TASK PROMPT >>
Among the entries below, find the lines with "labels" and copy them.

[Opening SUPPLIED DATA section]

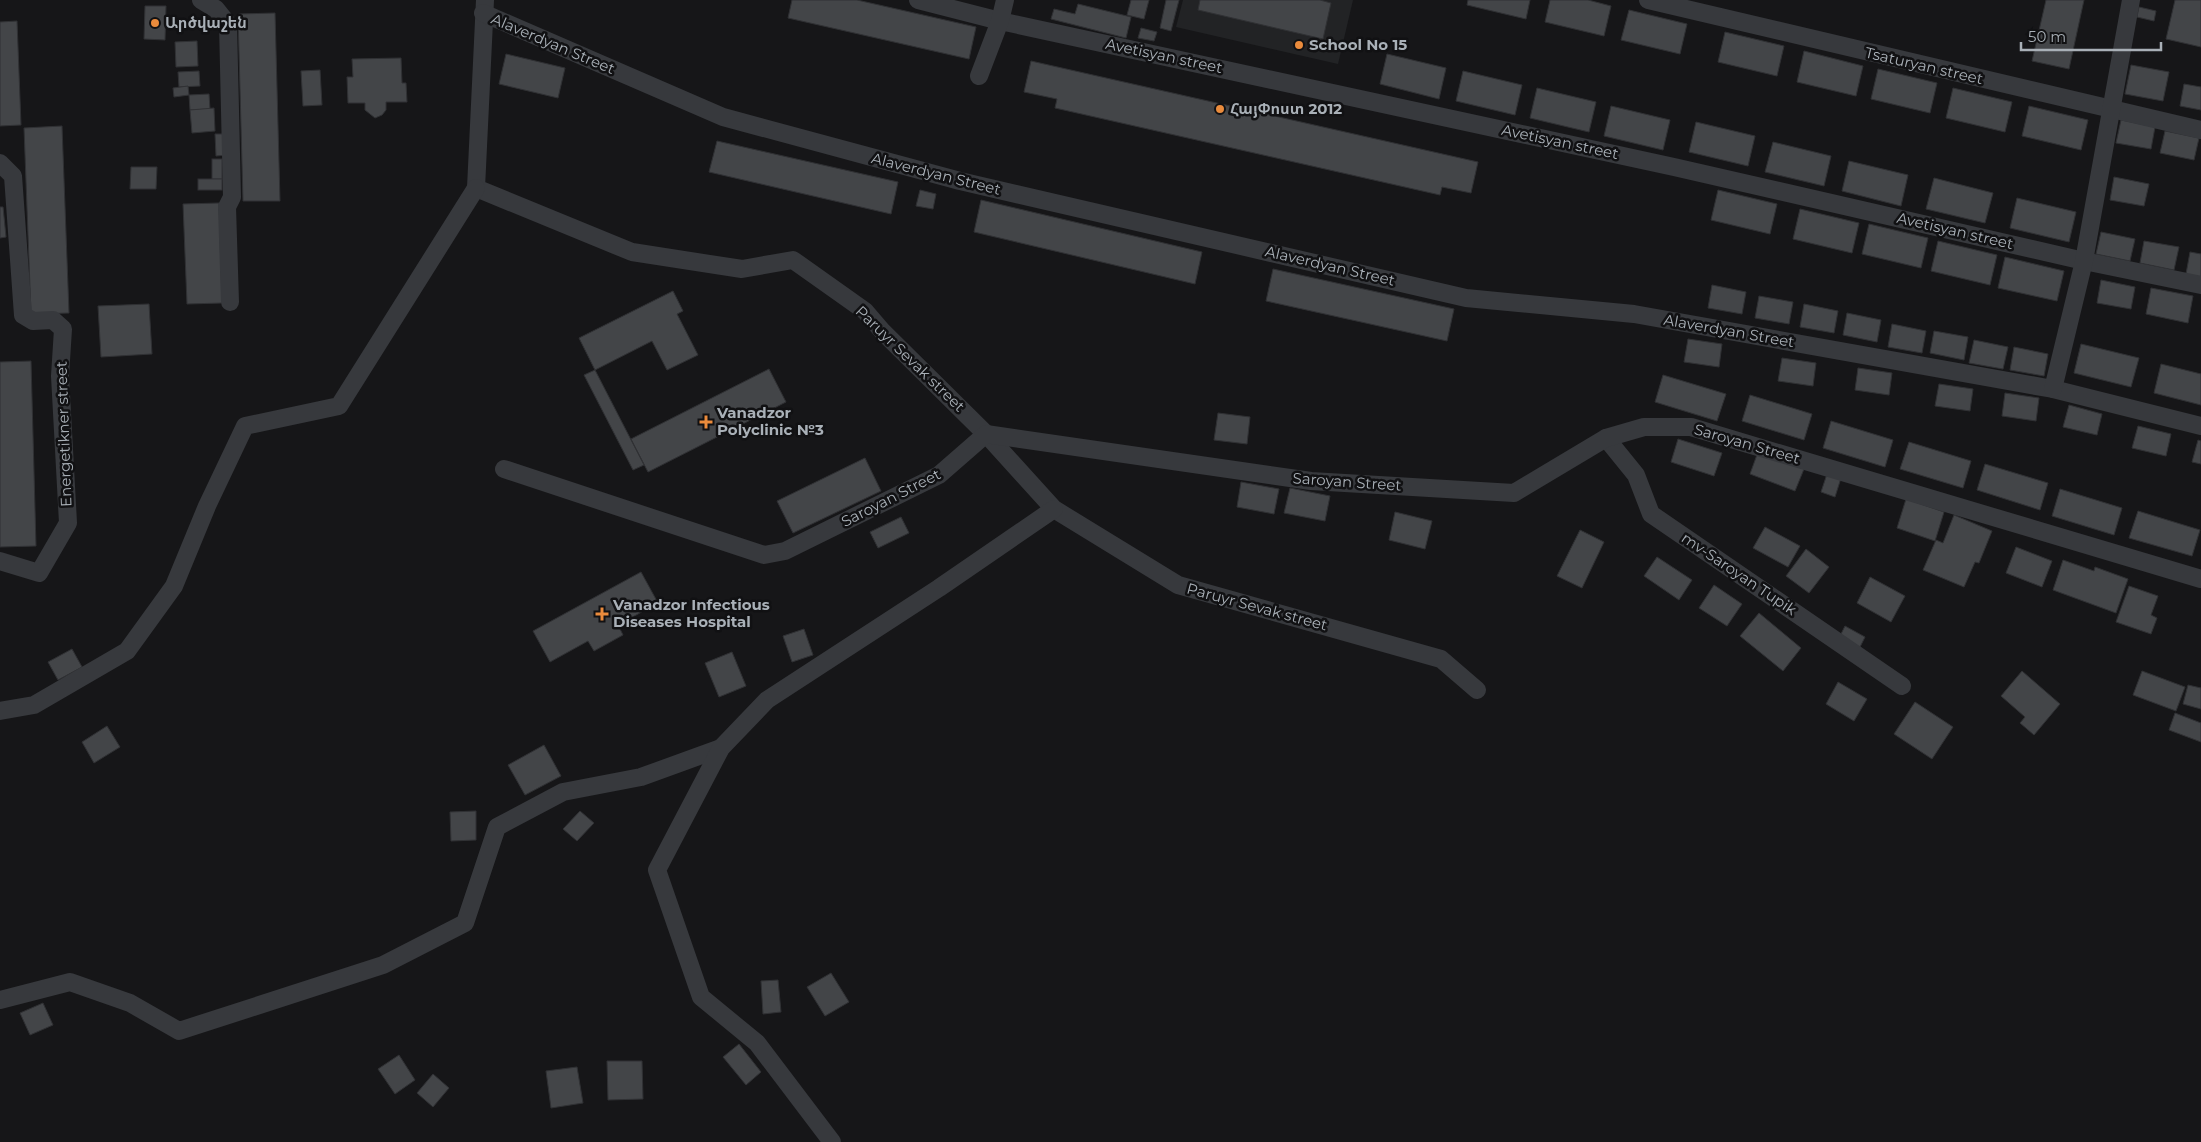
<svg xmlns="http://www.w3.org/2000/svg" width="2201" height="1142" font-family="Montserrat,'Noto Sans Armenian',sans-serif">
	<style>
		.built { fill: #222325 }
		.building { fill: #434548; stroke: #303134 }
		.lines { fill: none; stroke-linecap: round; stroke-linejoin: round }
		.minor { stroke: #37393d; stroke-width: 18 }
		.poi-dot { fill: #ea8b3c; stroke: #111113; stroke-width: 2 }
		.labels { text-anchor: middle; stroke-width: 5; stroke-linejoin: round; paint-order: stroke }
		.poi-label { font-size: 15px; font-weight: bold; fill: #a9b0b7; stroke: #111113; text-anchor: start }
		.street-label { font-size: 15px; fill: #a9b0b7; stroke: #111113 }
	</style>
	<rect width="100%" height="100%" fill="#161618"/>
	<path class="built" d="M1183,0H1353L1338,64L1176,27Z"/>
	<g class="building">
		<path d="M792,0H857L976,27L969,59L788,18Z"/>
		<path d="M1131,0H1149L1144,19L1127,15Z"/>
		<path d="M1166,0H1179L1171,31L1160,28Z"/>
		<path d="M1200,0H1320L1331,3L1323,39L1198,10Z"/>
		<path d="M1468,0H1530L1526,19L1467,5Z"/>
		<path d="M1550,0H1588L1611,6L1604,36L1545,22Z"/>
		<path d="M2046,0H2084L2069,69L2032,61Z"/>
		<path d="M2175,0H2201V47L2166,39Z"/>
		<path d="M1078,4L1131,17L1126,38L1051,19L1054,9L1075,14Z"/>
		<path d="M145,6H166L165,40L144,39Z"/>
		<path d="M2139,7L2156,11L2154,21L2137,17Z"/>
		<path d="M1629,10L1687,24L1680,54L1621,40Z"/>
		<path d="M275,13L280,201H243L238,14Z"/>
		<path d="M17,21L21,125L0,126V22Z"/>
		<path d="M1141,28L1157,32L1154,41L1138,38Z"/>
		<path d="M1725,32L1784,46L1777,76L1718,62Z"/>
		<path d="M197,41L198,66L176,67L175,42Z"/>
		<path d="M1804,51L1863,66L1856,96L1797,82Z"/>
		<path d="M506,54L565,68L558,98L499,84Z"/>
		<path d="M1387,54L1446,68L1439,99L1380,84Z"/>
		<path d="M401,58L402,83H406L407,102H386V110L382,115L375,118L365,110V103H348L347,77H353L352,59Z"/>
		<path d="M1031,61L1478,162L1471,193L1442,187L1440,195L1055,108L1057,99L1024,92Z"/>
		<path d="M2131,65L2169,72L2163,101L2125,94Z"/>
		<path d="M1878,69L1937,83L1930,113L1871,99Z"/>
		<path d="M320,70L322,105L303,106L301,71Z"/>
		<path d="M199,71L200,86L179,87L178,72Z"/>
		<path d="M1463,71L1522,85L1515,115L1456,101Z"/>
		<path d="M2184,84L2201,87V110L2180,106Z"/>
		<path d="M188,86L189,95L174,97L173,88Z"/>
		<path d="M1537,88L1596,102L1589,132L1530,118Z"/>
		<path d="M1953,88L2012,102L2005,132L1946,118Z"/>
		<path d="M209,94L210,109L190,110L189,95Z"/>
		<path d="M1611,106L1670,120L1663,150L1604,136Z"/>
		<path d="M2029,106L2088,120L2081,150L2022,136Z"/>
		<path d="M214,108L215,131L192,133L190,110Z"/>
		<path d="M2121,120L2155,127L2151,149L2116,143Z"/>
		<path d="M1696,122L1755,136L1748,166L1689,152Z"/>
		<path d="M62,126L69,313L31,314L24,128Z"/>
		<path d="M2165,131L2199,138L2194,160L2160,153Z"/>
		<path d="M215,134H225L226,155L216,156Z"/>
		<path d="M717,141L898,182L891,214L709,172Z"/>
		<path d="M1773,142L1831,156L1824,186L1765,172Z"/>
		<rect x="212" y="159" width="10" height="20"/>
		<path d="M1849,161L1908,175L1901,206L1842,191Z"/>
		<path d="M131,167H157L156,189H130Z"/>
		<path d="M2114,177L2149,184L2144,206L2110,200Z"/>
		<path d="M1934,178L1993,193L1985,223L1926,209Z"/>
		<rect x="198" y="179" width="24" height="11"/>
		<path d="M920,190L936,194L933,209L916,206Z"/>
		<path d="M1718,190L1777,204L1770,234L1711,220Z"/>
		<path d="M2017,198L2076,212L2069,242L2010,228Z"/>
		<path d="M981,200L1202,252L1195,284L974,232Z"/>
		<path d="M219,203L222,303L187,304L183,204Z"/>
		<path d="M0,207H3L6,237L0,238Z"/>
		<path d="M1800,209L1859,223L1852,253L1793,239Z"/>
		<path d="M1869,224L1928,238L1921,268L1862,254Z"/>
		<path d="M2101,232L2135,239L2130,261L2096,254Z"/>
		<path d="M1938,241L1997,255L1990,285L1931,271Z"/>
		<path d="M2144,241L2179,247L2174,270L2140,263Z"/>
		<path d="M2190,252L2201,254V277L2186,274Z"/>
		<path d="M2005,257L2064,271L2057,301L1998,288Z"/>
		<path d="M1273,269L1454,309L1447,341L1266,301Z"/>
		<path d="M2101,280L2135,287L2131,309L2097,303Z"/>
		<path d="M1712,285L1746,292L1742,314L1708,308Z"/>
		<path d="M2151,288L2193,296L2188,323L2146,314Z"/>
		<path d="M673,291L683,311L677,314L698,355L667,370L652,341L595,370L579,338Z"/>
		<path d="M1759,296L1793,302L1789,324L1755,318Z"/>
		<path d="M149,304L152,354L101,357L98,306Z"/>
		<path d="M1804,304L1838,311L1834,333L1800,327Z"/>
		<path d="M1847,313L1881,320L1877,342L1843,335Z"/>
		<path d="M1892,324L1926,331L1922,353L1888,347Z"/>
		<path d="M1934,331L1968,337L1964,360L1930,353Z"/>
		<path d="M1688,339L1722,344L1719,367L1684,362Z"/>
		<path d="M1974,340L2008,347L2003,369L1969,363Z"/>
		<path d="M2081,344L2139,358L2131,387L2074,373Z"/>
		<path d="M2014,347L2048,354L2044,376L2010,370Z"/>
		<path d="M1782,358L1816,363L1813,386L1778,381Z"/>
		<path d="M31,361L36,546L0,547V362Z"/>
		<path d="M2161,364L2201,374V405L2154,393Z"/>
		<path d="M1858,368L1892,373L1889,395L1855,390Z"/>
		<path d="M769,369L786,402L648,472L631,439Z"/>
		<path d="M595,370L644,465L633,470L584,375Z"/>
		<path d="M1663,375L1726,394L1717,421L1655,402Z"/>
		<path d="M1939,384L1973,389L1970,411L1935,406Z"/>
		<path d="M2005,393L2039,398L2036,421L2002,416Z"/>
		<path d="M1750,395L1812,414L1804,440L1742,421Z"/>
		<path d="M2069,405L2102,414L2097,435L2063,427Z"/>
		<path d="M1218,413L1250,417L1247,444L1214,440Z"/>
		<path d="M1831,421L1893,440L1885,467L1823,448Z"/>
		<path d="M2138,426L2171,434L2166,456L2132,448Z"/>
		<path d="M1678,439L1722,453L1714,476L1671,462Z"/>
		<path d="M2198,440L2201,441V464L2192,462Z"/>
		<path d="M1909,442L1971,461L1963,488L1900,469Z"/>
		<path d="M1758,452L1804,469L1795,491L1750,474Z"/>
		<path d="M865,458L881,491L793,533L777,501Z"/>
		<path d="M1985,464L2048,483L2040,510L1977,490Z"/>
		<path d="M1827,474L1841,478L1835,497L1821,492Z"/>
		<path d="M1241,482L1279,489L1274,514L1237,507Z"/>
		<path d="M1290,488L1330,496L1325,521L1284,513Z"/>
		<path d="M2060,489L2122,508L2114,535L2052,516Z"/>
		<path d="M1906,499L1944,512L1935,541L1897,528Z"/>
		<path d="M2138,511L2200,530L2192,556L2129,538Z"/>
		<path d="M1395,512L1432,521L1425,549L1389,540Z"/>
		<path d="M1954,515L1992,531L1979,563L1975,562L1964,587L1923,570L1936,540L1943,543Z"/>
		<path d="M901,517L909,533L878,548L870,532Z"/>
		<path d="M1765,527L1800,546L1788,567L1753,548Z"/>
		<path d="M1580,530L1604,542L1582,588L1557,576Z"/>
		<path d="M2016,547L2052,561L2042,587L2006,573Z"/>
		<path d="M1806,549L1829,567L1809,593L1786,576Z"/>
		<path d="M1657,557L1692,580L1679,600L1644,576Z"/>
		<path d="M2063,560L2094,571L2095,567L2128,579L2116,613L2053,590Z"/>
		<path d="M641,572L658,603L618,625L623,635L594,651L588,641L550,662L533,631Z"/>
		<path d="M1870,577L1905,596L1891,622L1857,603Z"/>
		<path d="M1714,585L1742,604L1727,626L1699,608Z"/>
		<path d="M2129,586L2158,596L2151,615L2157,618L2151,634L2116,622Z"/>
		<path d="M1759,613L1801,648L1783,671L1740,636Z"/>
		<path d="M1845,626L1865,637L1859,649L1839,638Z"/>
		<path d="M804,629L813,655L792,662L783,636Z"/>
		<path d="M72,649L82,667L58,680L48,662Z"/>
		<path d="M732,652L746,686L719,697L705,663Z"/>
		<path d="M2022,671L2060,704L2034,735L2020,723L2025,717L2001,696Z"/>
		<path d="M2142,671L2185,687L2176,711L2133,695Z"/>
		<path d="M1838,682L1867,699L1854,721L1826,704Z"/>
		<path d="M2188,685L2201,688V709L2183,704Z"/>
		<path d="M1915,702L1953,727L1932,759L1894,734Z"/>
		<path d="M2175,713L2201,723V742L2169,730Z"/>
		<path d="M107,726L120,747L94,763L82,742Z"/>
		<path d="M544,745L561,776L525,795L508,765Z"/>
		<path d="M476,811V840L451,841L450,812Z"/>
		<path d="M580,811L594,823L577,841L563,829Z"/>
		<path d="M831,973L849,1002L825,1016L807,987Z"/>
		<path d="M778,980L781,1012L763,1014L761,981Z"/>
		<path d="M43,1003L53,1025L30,1035L20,1013Z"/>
		<path d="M739,1044L761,1072L746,1085L723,1057Z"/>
		<path d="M399,1055L415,1080L395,1094L378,1069Z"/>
		<path d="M607,1061H642L643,1099L608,1100Z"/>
		<path d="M577,1067L583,1103L551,1108L546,1071Z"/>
		<path d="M433,1074L449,1088L433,1107L417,1093Z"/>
	</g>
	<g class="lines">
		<g class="minor">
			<path d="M201,0L216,9L228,24L232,197L227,207L230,302"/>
			<path d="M485,0L476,188L632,252L742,269L793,260L865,311L883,332L986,434L1054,509L1178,585L1441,659L1477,690"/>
			<path d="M918,0L1000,21L1674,167L2084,261L2201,285"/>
			<path d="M1648,0L2201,130"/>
			<path d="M483,13L723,117L960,181L1466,298L1634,314L2053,389L2201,426"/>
			<path d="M979,76L1000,21L1005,0"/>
			<path d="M0,163L13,176L23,315L33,321L53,320L63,329L60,376L68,523L39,573L0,561"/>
			<path d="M2053,389L2084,261L2131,0"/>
			<path d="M1606,438L1636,475L1651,514L1902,686"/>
			<path d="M504,469L764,555L785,551L939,475L986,434L1311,481L1514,493L1606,438L1644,427H1691L2201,579"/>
			<path d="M0,711L34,705L127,651L174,586L207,506L245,426L339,406L476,188"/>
			<path d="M0,1000L70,982L130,1003L179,1031L383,965L465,923L497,827L563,792L641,777L721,748"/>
			<path d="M832,1142L757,1043L701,997L657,870L721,748L767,700L939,588L1054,509"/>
		</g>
	</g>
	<g class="poi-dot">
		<circle cx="155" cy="23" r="5"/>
		<circle cx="1299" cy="45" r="5"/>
		<circle cx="1220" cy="109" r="5"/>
		<path d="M703.5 414.5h5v5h5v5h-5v5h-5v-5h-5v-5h5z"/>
		<path d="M599.5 606.5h5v5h5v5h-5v5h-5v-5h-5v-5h5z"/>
	</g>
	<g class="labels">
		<g class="poi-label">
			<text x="165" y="28">Արծվաշեն</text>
			<text x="1309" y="50">School No 15</text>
			<text x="1230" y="114">ՀայՓոստ 2012</text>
			<text x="717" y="418">Vanadzor<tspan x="717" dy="17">Polyclinic №3</tspan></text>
			<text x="613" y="610">Vanadzor Infectious<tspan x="613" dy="17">Diseases Hospital</tspan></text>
		</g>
		<g class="street-label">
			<text transform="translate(553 44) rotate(23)" y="5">Alaverdyan Street</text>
			<text transform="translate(1164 56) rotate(12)" y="5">Avetisyan street</text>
			<text transform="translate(1924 66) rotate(13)" y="5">Tsaturyan street</text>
			<text transform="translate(1560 142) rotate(12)" y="5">Avetisyan street</text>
			<text transform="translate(936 174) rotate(14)" y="5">Alaverdyan Street</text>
			<text transform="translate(1955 231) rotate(13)" y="5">Avetisyan street</text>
			<text transform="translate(1330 266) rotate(13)" y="5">Alaverdyan Street</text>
			<text transform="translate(1729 331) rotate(10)" y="5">Alaverdyan Street</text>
			<text transform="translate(910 359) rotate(44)" y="5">Paruyr Sevak street</text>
			<text transform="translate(64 434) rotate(-92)" y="5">Energetikner street</text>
			<text transform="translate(1747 444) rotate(16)" y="5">Saroyan Street</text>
			<text transform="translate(1347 482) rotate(4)" y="5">Saroyan Street</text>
			<text transform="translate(891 498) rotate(-27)" y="5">Saroyan Street</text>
			<text transform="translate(1739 574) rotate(34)" y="5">mv-Saroyan Tupik</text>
			<text transform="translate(1257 607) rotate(15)" y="5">Paruyr Sevak street</text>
		</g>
	</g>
	<path d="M2021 42v8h140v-8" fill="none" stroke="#a9b0b7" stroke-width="2.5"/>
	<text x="2028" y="42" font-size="15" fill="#a9b0b7" stroke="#111113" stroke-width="4" paint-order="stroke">50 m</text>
</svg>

[Closing SUPPLIED DATA section]

RESPONSE >>
		.labels { text-anchor: middle; stroke-width: 5; stroke-linejoin: round; paint-order: stroke }
	<g class="labels">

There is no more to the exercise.